Nouveau rebondissement, quelques heures après la décision du Conseil d'Etat. Cette suspension implique que le CHU de Reims devra continuer à alimenter Vincent Lambert, en attendant que le dossier soit examiné sur le fond par la Cour européenne.
Le feuilleton judiciaire concernant Vincent Lambert, tétraplégique en état végétatif dont le sort déchire la famille, a connu mardi deux rebondissements spectaculaires: la Cour européenne des droits de l'homme (CEDH) a demandé en urgence son maintien en vie, prenant le contre-pied du Conseil d'Etat qui s'était prononcé un peu plus tôt pour l'arrêt des soins. "Ayant pris connaissance de l'arrêt rendu par le Conseil d'Etat", la CEDH a demandé au gouvernement "de faire suspendre l'exécution de cet arrêt pour la durée de la procédure devant la Cour", précise un courrier adressé par la CEDH au gouvernement français, et transmis à l'AFP par l'un des avocats des parents du patient, Me Jean Paillot. "Cette mesure implique que Vincent Lambert ne soit pas déplacé avec le but d'interrompre le maintien de son alimentation et de son hydratation", précise la Cour.

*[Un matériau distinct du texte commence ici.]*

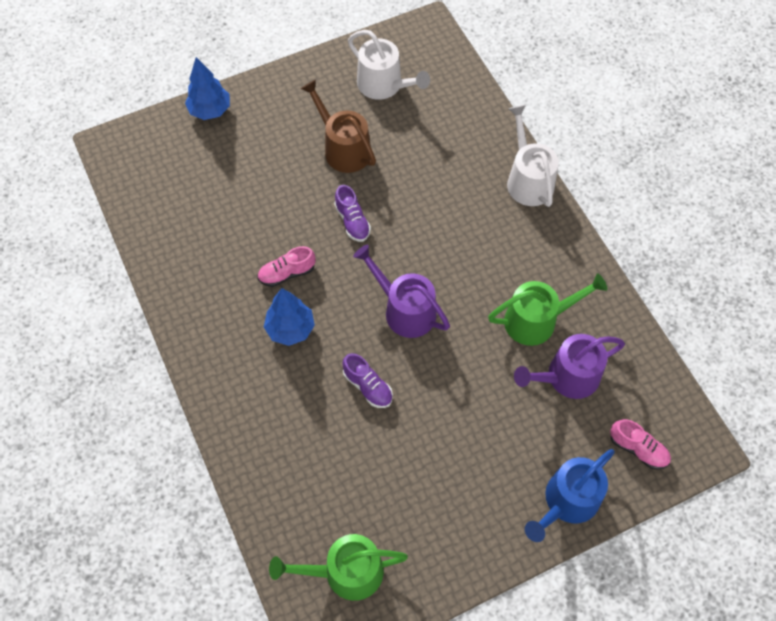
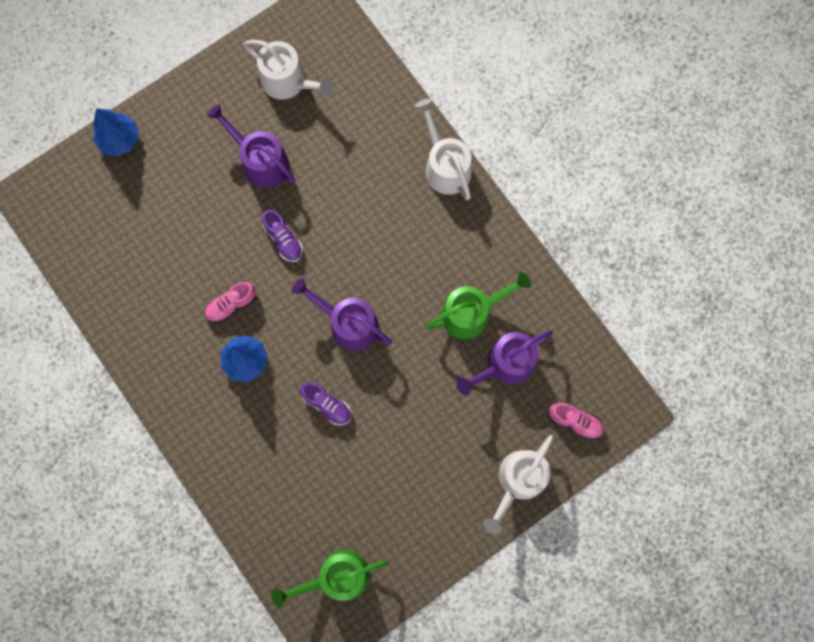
camera: 10 degrees left, 15 degrees up
brown watering can [301,80,376,173] -> purple watering can [207,104,295,188]
blue watering can [525,449,615,542] -> white watering can [483,435,554,534]

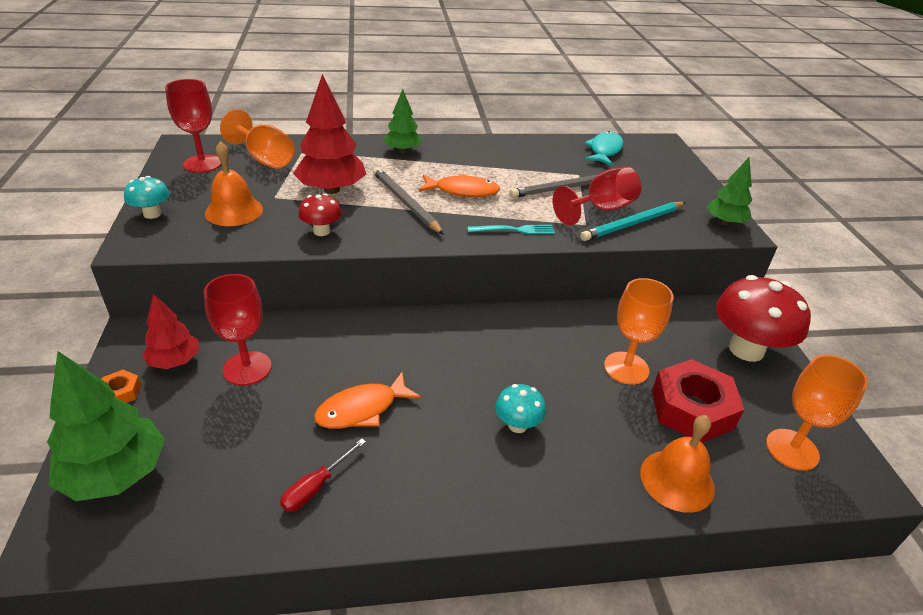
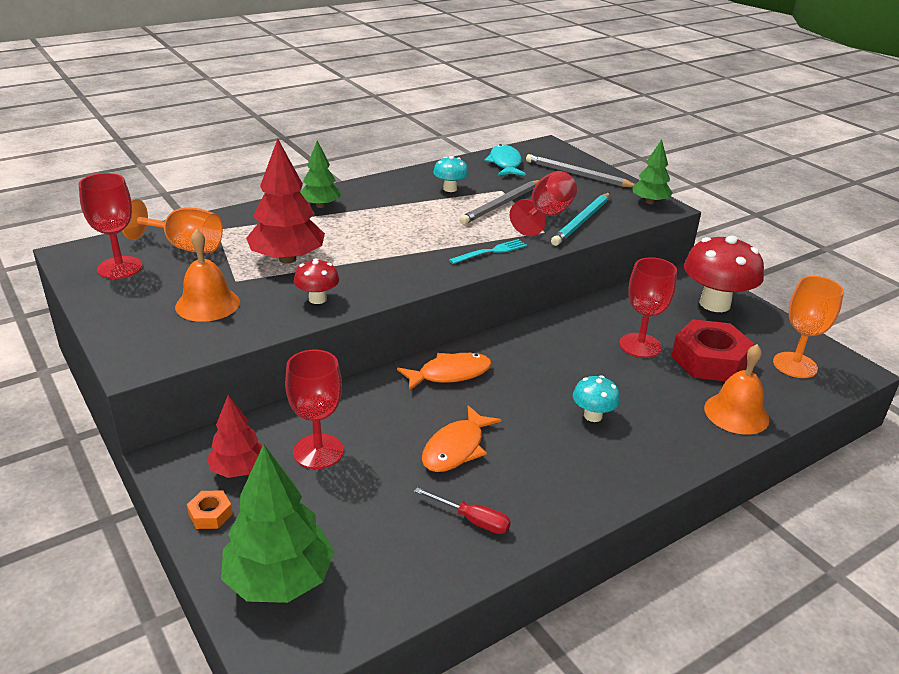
camera: 25 degrees left, 5 degrees down
turquoise mushroom [124,176,170,219] -> turquoise mushroom moved to [433,156,469,192]
red screwdriver [280,439,366,512] -> red screwdriver turned 75 degrees counterclockwise [414,487,511,534]
grey pencil [373,167,444,235] -> grey pencil moved to [526,154,635,187]
orange fish [419,174,500,197] -> orange fish moved to [397,353,492,391]
orange goblet [604,278,674,385] -> red goblet [619,257,677,358]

La CEDH intervient dans ce dossier à la demande des parents de Vincent Lambert, dans le cadre d'une procédure qui lui permet d'imposer aux Etats certaines mesures urgentes et provisoires, "à titre exceptionnel", en cas de "risque réel de dommages graves et irréversibles" pour les requérants. Cette mesure d'urgence n'augure pas de la décision qui sera prise au fond, à une date non précisée. Habituellement, l'examen d'une requête devant la CEDH prend plusieurs années, mais la Cour a précisé mardi que le dossier de Vincent Lambert "serait traité en priorité". "C'est un nouvel épisode, un de plus, qui prolonge d'autant la situation dramatique de Vincent", a regretté le Dr Eric Kariger qui dirige le service de soins palliatifs du CHU de Reims où est hospitalisé Vincent Lambert. "Nous allons devoir (lui) faire encore subir des traitements qui relèvent d'un acharnement thérapeutique et de l'obstination déraisonnable qu'il redoutait tant lui-même", a-t-il ajouté.
Le recours et le délai de trop
"Cette une situation extrêmement difficile à vivre pour l'ensemble de mon équipe qui appréhendait cette décision comme le recours et le délai de trop", a-t-il ajouté. Avant ce revirement imposé par les magistrats européens, le Conseil d'Etat, plus haute juridiction administrative française, avait rendu une décision inverse. Il avait jugé "légale" la décision médicale de "mettre fin aux traitements", soulignant qu'elle correspondait à la volonté exprimée par Vincent Lambert, un ancien infirmier en psychiatrie, avant l'accident qui l'a cloué il y a six ans sur un lit d'hôpital, avec des "lésions irréversibles".
Cette décision "s'inscrit dans le cadre tracé par la loi Leonetti" de 2005 sur la fin de vie, avait en outre estimé Jean-Marc Sauvé, vice-président du Conseil
d'Etat. Un avis partagé par le député UMP Jean Leonetti, à l'origine de cette loi, qui a vu dans cette décision non pas la "validation d'un acte euthanasique, mais le refus de l'acharnement thérapeutique", et a rappelé que chaque chaque situation devait "être appréciée au cas par cas".
Le neveu de Vincent Lambert, François, partisan de l'arrêt de soins, avait fait part de son "soulagement" et estimé que "les choses ont été faites dans les règles". "J'irai lui dire au revoir encore une fois, une dernière fois j'espère", avait-il ajouté.
L'arrêt des soins est également demandé par Rachel, l'épouse de Vincent Lambert, par six frères et soeurs et par le corps médical, au nom du "respect" dû à l'ancien infirmier.
Ses parents Pierre et Viviane Lambert, catholiques traditionalistes, ainsi qu'un frère et une soeur qui réclament son maintien en vie, avaient en revanche dénoncé "un jour funeste", par la voix d'un de leurs avocats, Me Jérôme Triomphe.
Ces rebondissements surviennent au moment où deux procès relancent le débat sur la fin de vie: celui du Dr Nicolas Bonnemaison pour l'empoisonnement de sept patients aux assises des Pyrénées-Atlantiques, et celui, qui débute mercredi aux assises de l'Hérault, d'une ex-professeur de français, accusée d'avoir tenté d'abréger la vie de sa mère atteinte d'Alzheimer. Le gouvernement a chargé M. Leonetti et le député PS Alain Claeys de proposer d'ici fin 2014 des aménagements.